By Malcolm Mackerras

Apart from the Townsville-based North Queensland seat of Herbert, we know the result of the July 2 general election for the House of Representatives. Herbert is in total doubt. In the current two-candidate preferred figures the count is 44,184 for the sitting Liberal member, Ewen Jones, and 44,183 for the Labor candidate, Cathy O’Toole. The last comparable case of such as close contest is the Victorian federal seat of McEwen in 2007. On the first count, the Liberal sitting member won by 12 votes but on the re-count she won by 31 votes. The first figures were 48,265 for Fran Bailey (Liberal) and 48,253 for Rob Mitchell (Labor). The final result was 48,339 for Bailey and 48,308 for Mitchell. 

Anyway, supposing Labor wins Herbert, the result is 76 for the Coalition and 74 for the combination of everyone else. Although that sounds very close, it is actually a better win for Malcolm Turnbull than it appears. On election-night he claimed confidently that his government would enjoy a reliable majority in the lower house. He was much criticised for his speech, but he has been proved right and he intends to govern as though he has a large majority. I think he will succeed in that strategy and, therefore, I think the Parliament will run a full term of three years.

The count for the aggregate two-party preferred vote is just 90% complete. Why not 100%? Since it is done for information purposes only, I think it is right and proper that it should be the lowest priority for the Australian Electoral Commission. I estimate it will finish up at 50.6% for the Coalition and 49.4% for Labor, a swing to Labor of only 2.9%. The Coalition performed exceptionally well in Chisholm, in Melbourne’s eastern suburbs (where the gain of a seat from Labor made possible Turnbull’s claim to form majority government), and in Petrie, Capricornia and Banks where negligible swings allowed the Coalition to retain seats which I (and most observers) thought likely to go to Labor. While on one way of looking at it, Chisholm was the best result for the Liberal Party, on another way of judging, Banks in Sydney’s southern suburbs was the greatest Liberal win. It had been a Labor seat since its creation in 1949 until David Coleman won it for the Liberals in 2013. In terms of swing, the best areas for the Liberal Party were those in inner-metropolitan Sydney, Melbourne and Brisbane.
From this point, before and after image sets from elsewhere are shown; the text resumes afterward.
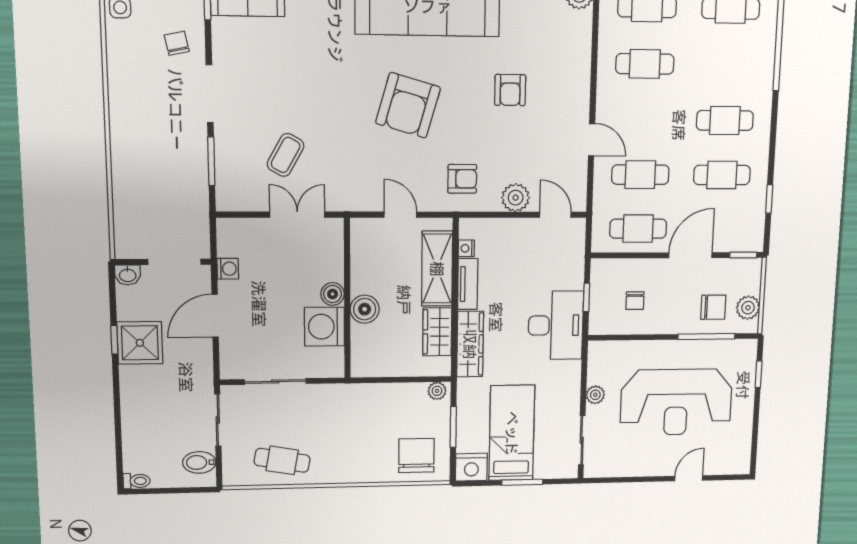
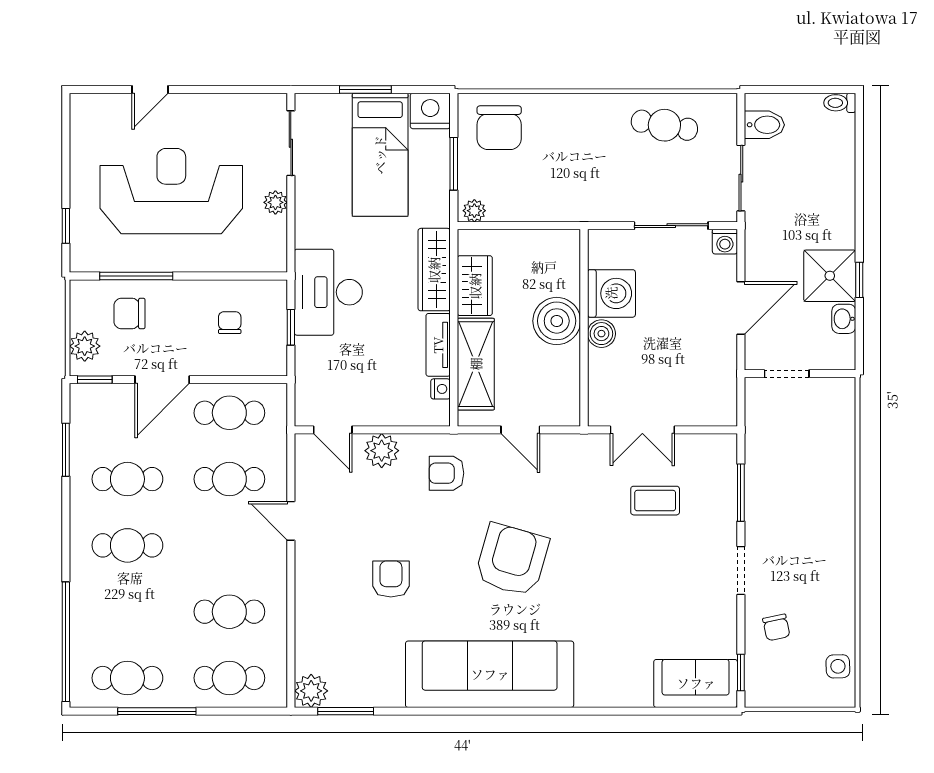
doorway: (210, 94) -> (741, 571), width x0.73
coffee table: (286, 155) -> (655, 501), turned 61
window: (769, 199) -> (66, 450), width x1.50
doorway: (174, 262) -> (787, 374), width x0.73
washing machine: (228, 269) -> (725, 242), moved, turned -90
washbasin: (128, 275) -> (844, 319), moved, turned -90
plant: (748, 308) -> (85, 346), moved
boiler: (365, 309) -> (557, 321), width x1.37, depth x1.37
Against those good results for the Coalition, Labor wins in Macarthur and Macquarie in New South Wales, Longman in Queensland, Burt and Cowan in Western Australia, Bass, Braddon and Lyons in Tasmania were exceptionally good for Bill Shorten and his party. In terms of swing, the best areas for Labor were those in outer-metropolitan Sydney, Brisbane and Perth. For winning a two-party preferred majority of votes in every seat Tasmania, the Northern Territory and the Australian Capital Territory were the best jurisdictions for Labor.

To this point, the proposition I have not explained properly is my assertion above that this election “is actually a better win for Malcolm Turnbull than it appears”. Apart from his getting a clear majority of the votes (both first preference and two-party preferred) I have in mind that there are three independents in normally safe Coalition seats, Cathy McGowan in Indi (Victoria), Bob Katter in Kennedy (Queensland) and Rebekha Sharkie in Mayo (South Australia). These independents have no incentive to rock Turnbull’s boat. Nor do they have any incentive to bring about an early election of any kind. So, whereas I began by saying “the result is 76 for the Coalition and 74 for the combination of everyone else”, a better way to describe it is to say there are 79 seats with a Coalition two-party preferred majority of votes and 71 for Labor. If the Liberal National Party were to win Herbert, the distribution would be 80 and 70, a very comfortable position for the Coalition to be in.

It is my policy not to comment on election results until I KNOW those results. Consequently, I wait to know every detail of the Senate election before I comment further. I have already written enough about the Senate electoral system. It is an abomination as I explained in my last article titled “Senate reform must be scrapped”, posted on Wednesday, July 6. I plan to elaborate on that theme in my next article.

Malcolm Mackerras is a visiting fellow at the Australian Catholic University’s Canberra campus.